Task input:
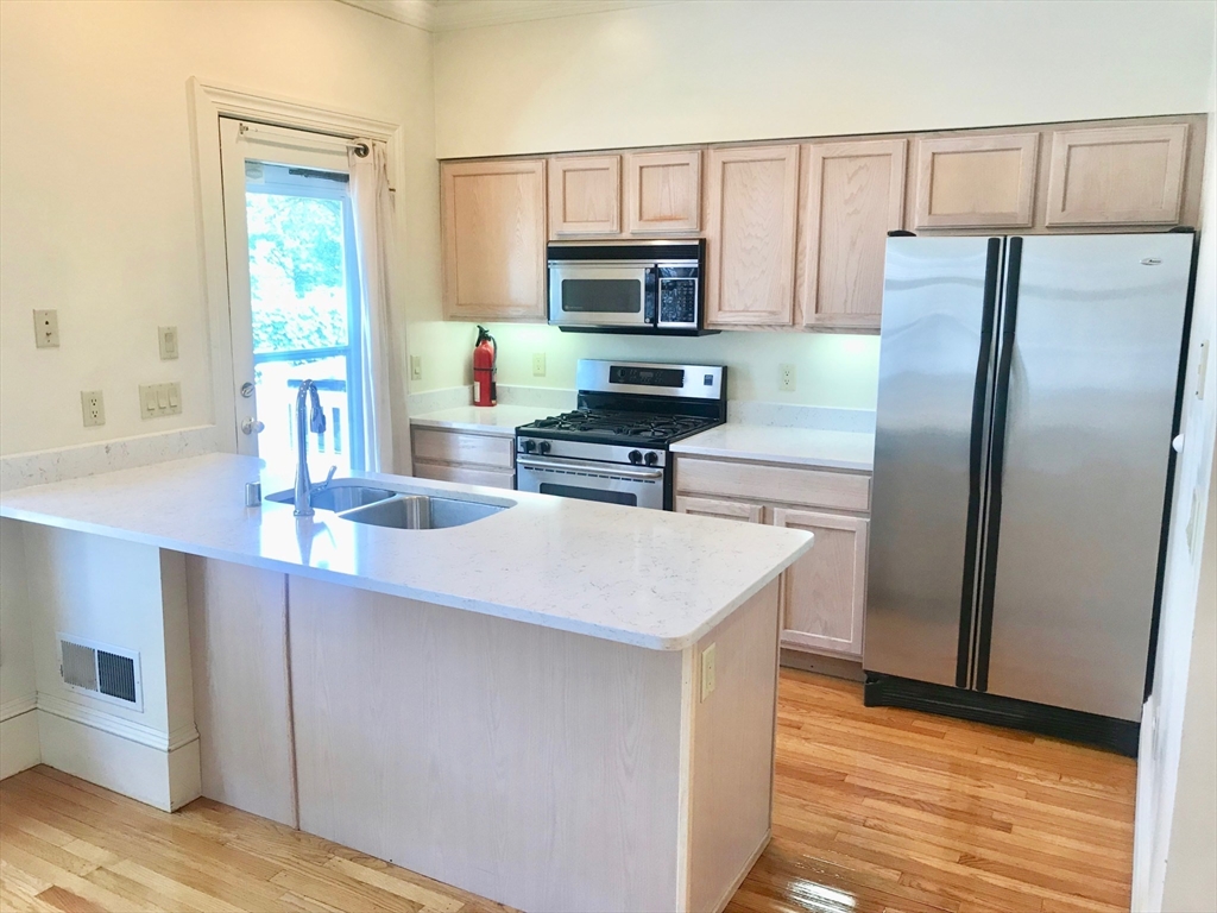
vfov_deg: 49.7
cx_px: 608
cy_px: 456
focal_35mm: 28
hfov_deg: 63.4
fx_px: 984
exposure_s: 1/40
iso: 25
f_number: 1.8
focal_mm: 3.99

Exercise details: Restate every line of the data above word for word, with the images removed.

The answer:
vfov_deg: 49.7
cx_px: 608
cy_px: 456
focal_35mm: 28
hfov_deg: 63.4
fx_px: 984
exposure_s: 1/40
iso: 25
f_number: 1.8
focal_mm: 3.99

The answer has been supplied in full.